Barbara Stanwyck, gwiazda "Podwójnego ubezpieczenia" występuje w równie poruszającej kreacji obok twardziela Vana Heflina i energicznego Kirka Douglasa (debiutującego w filmie fabularnym). Trójkę młodych bohaterów- Martę, Waltera i Sama - połączył na zawsze przerażający sekret. Po latach Marta (Stanwyck) i Walter (Douglas) są już małżeństwem. Ona jest bogatą kapitalistką, on znanym i popularnym prokuratorem. Nagle w mieście pojawia się Sam (Heflin). Przybył z wizytą czy żądaniem zapłaty za dotrzymanie tajemnicy? Lizabeth Scott gra dziewczynę z przeszłością, która wkroczyła w życie Sama i jego sekretne związki z Martą i Walterem.
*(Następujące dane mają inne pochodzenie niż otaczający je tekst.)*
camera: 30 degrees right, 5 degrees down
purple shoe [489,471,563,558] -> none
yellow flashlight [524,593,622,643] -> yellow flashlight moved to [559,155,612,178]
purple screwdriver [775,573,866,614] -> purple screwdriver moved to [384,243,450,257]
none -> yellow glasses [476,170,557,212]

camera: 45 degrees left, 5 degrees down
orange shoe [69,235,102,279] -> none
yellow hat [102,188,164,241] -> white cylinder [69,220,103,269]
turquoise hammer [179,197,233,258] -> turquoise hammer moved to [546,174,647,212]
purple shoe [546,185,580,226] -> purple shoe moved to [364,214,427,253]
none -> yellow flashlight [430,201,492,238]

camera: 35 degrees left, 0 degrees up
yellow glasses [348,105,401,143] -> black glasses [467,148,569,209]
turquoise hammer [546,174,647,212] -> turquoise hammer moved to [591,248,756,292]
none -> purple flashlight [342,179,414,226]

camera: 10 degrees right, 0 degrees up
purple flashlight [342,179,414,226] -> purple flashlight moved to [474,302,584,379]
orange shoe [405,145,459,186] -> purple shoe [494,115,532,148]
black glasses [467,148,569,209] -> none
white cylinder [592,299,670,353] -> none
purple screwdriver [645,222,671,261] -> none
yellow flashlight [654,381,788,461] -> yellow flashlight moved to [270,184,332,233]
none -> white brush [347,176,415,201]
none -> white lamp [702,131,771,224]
Miłość jest wieczna... zwłaszcza jeśli to "Dziwna miłość Marty Ivers".Jest dobry ale mógł być świetny. Są tutaj dwa poważne mankamenty - reżyseria i wstęp. Początek historii jest bardzo słaby ze względu na nieprzekonujące postaci dzieci i rozgrywające się tam wydarzenia. Reżyser był chyba przekonany, że to sztuka teatralna a nie film, ponieważ sceny lutowania po mordzie nawet nie próbują udawać realizmu. Jeden macha ręką, drugi się przewraca i tyle. Szkoda również, że nie zastosowano bardziej dostrzegalnej stylistyki czarnego kryminału. Bardziej to wszystko zalatuje melodramatem psychologicznym. No właśnie, psychologia bohaterów robi wrażenie. Są odpowiednio rozwinięci, można zrozumieć ich lęki, pragnienia i motywacje. Fabuła ładnie się rozwija, a i punkt kulminacyjny niczego sobie. Zaskoczył mnie Van Heflin, dotychczas widziałem go w niemrawych rolach (Jeździec znikąd, 15:10 do Yumy). W tym filmie znakomicie odegrał cwanego, pewnego siebie Sama. Kirk Douglas w swym debiucie dotrzymuje mu kroku, a niektóre sceny wręcz kradnie w roli tchórzliwego, mającego problemy z alkoholem Waltera. Barbara Stanwyck także pokazała klasę w złożonej kreacji tytułowej Marthy. Jedynie Lizabeth Scott wyraźnie odstaje od tej trójki. Polecam przede wszystkim dla aktorów.